Prediction of Betavoltaic Battery Parameters

The approaches for predicting output parameters of betavoltaic batteries are reviewed. The need to develop a strategy for predicting these parameters with sufficient accuracy for the optimization of betavoltaic cell design without using the simple trial and error approach is discussed. The strengths and weaknesses of previously proposed approaches for the prediction are considered. Possible reasons for the difference between the calculated and measured parameters are analyzed.
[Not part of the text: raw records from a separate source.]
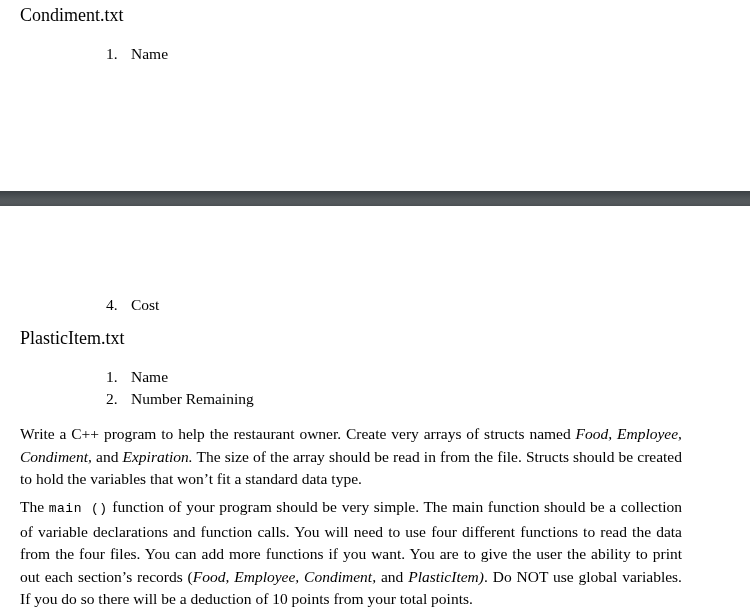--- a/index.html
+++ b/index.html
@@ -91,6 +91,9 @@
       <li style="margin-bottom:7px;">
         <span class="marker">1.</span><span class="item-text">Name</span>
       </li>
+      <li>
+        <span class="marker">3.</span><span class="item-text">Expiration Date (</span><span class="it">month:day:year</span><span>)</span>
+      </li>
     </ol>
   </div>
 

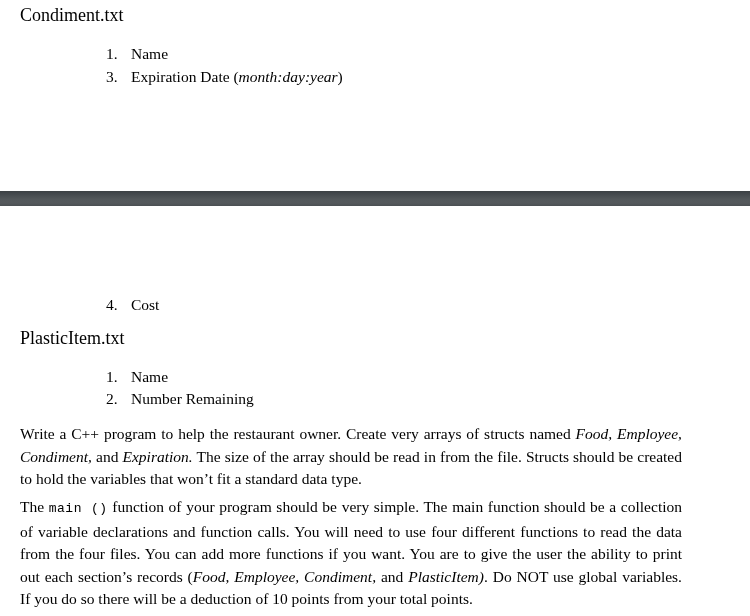--- a/index.html
+++ b/index.html
@@ -101,11 +101,6 @@
 
   <div class="abs" style="left:0; top:281px; width:750px;">
 
-    <ol class="num-list">
-      <li>
-        <span class="marker">4.</span><span class="item-text">Cost</span>
-      </li>
-    </ol>
 
     <div class="file-heading" style="">PlasticItem.txt</div>
 

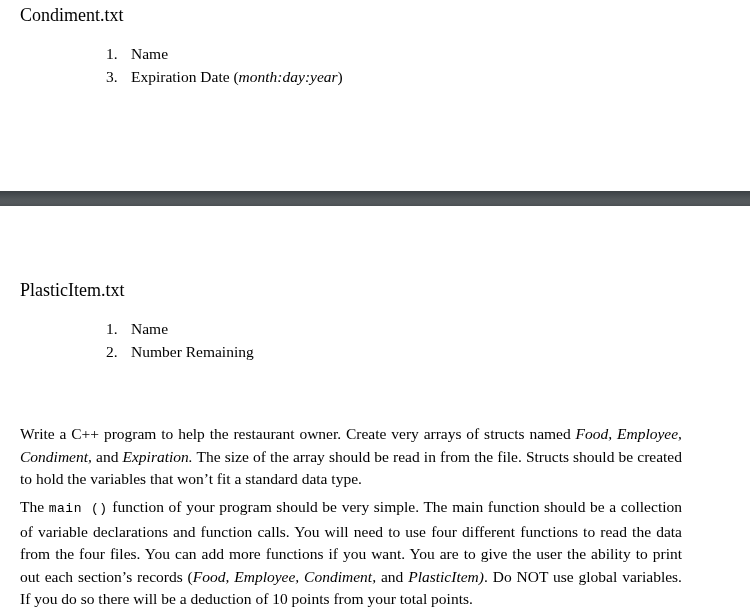--- a/index.html
+++ b/index.html
@@ -108,9 +108,6 @@
       <li style="margin-bottom:7px;">
         <span class="marker">1.</span><span class="item-text">Name</span>
       </li>
-      <li style="margin-bottom:7px;">
-        <span class="marker">2.</span><span class="item-text">Number Remaining</span>
-      </li>
     </ol>
   </div>
 

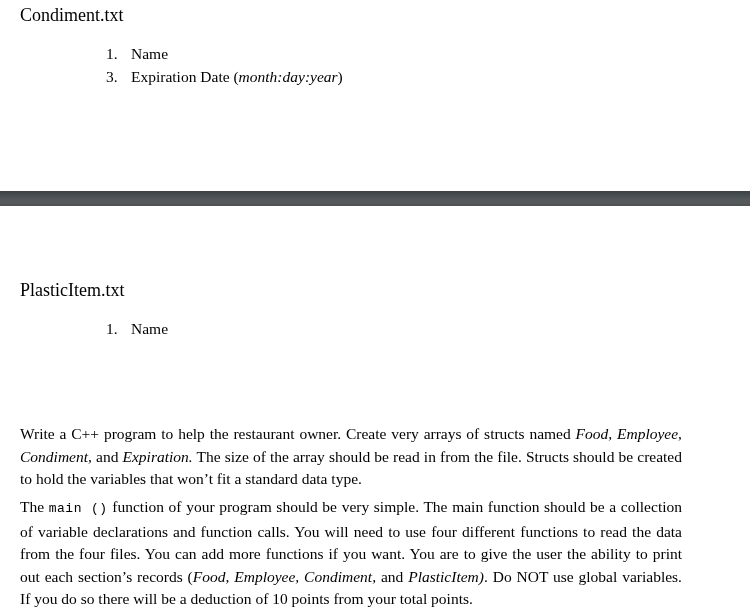--- a/index.html
+++ b/index.html
@@ -52,7 +52,7 @@
     font-size: 13px;
     letter-spacing: 0.5px;
   }
-  .red { color: #000000; }
+  .red { color: #ec4899; }
 
   
   .page-break {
The depth dependencies of beta particles deposited energy for Si, SiC, GaN, and Ga2O3 and 20% purity Ni-63 and titanium tritide as radioisotope sources are simulated using the Monte Carlo algorithm taking into account the full beta energy spectrum, the isotropic angular distribution of emitted electrons and the self-absorption inside the radioisotope source for homogeneously distributed emitting points. The maximum short circuit current densities for the same semiconductors and radioisotope sources are calculated. The methodology allowing the prediction of betavoltaic cell output parameters with accuracy no worse than 30% is described. The results of experimental and theoretical investigations of the temperature dependence of betavoltaic cell output parameters are briefly discussed. The radiation damage by electrons with the subthreshold energy and the need to develop models for its prediction is considered.

Automated summary

This article reviews the approaches for predicting output parameters of betavoltaic batteries, discusses the need to develop a strategy for accurate prediction without using trial and error, and analyzes the strengths and weaknesses of previously proposed approaches. It also simulates the depth dependencies of beta particles deposited energy for different materials and radioisotope sources, calculates the maximum short circuit current densities, and describes a methodology for predicting betavoltaic cell output parameters with high accuracy.